## Task directions
Restate the listing below word for word; no pictures belong in the copy.

## Data for the task
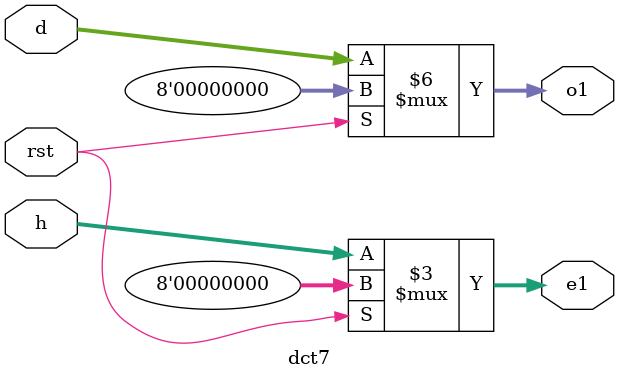
<source format=v>
`timescale 1ns / 1ps
module dct7(
input [7:0] d,h, 
input rst,
output reg [7:0] o1,output reg [7:0] e1 
);
always@(d,h,rst)
begin
  if(rst)
  begin 
   o1<=0;
	e1<=0;
	end
else 
  begin
   o1<=d;
   e1<=h;
end
end
endmodule

</source>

## Written reply
<source format=v>
`timescale 1ns / 1ps
module dct7(
input [7:0] d,h, 
input rst,
output reg [7:0] o1,output reg [7:0] e1 
);
always@(d,h,rst)
begin
  if(rst)
  begin 
   o1<=0;
	e1<=0;
	end
else 
  begin
   o1<=d;
   e1<=h;
end
end
endmodule

</source>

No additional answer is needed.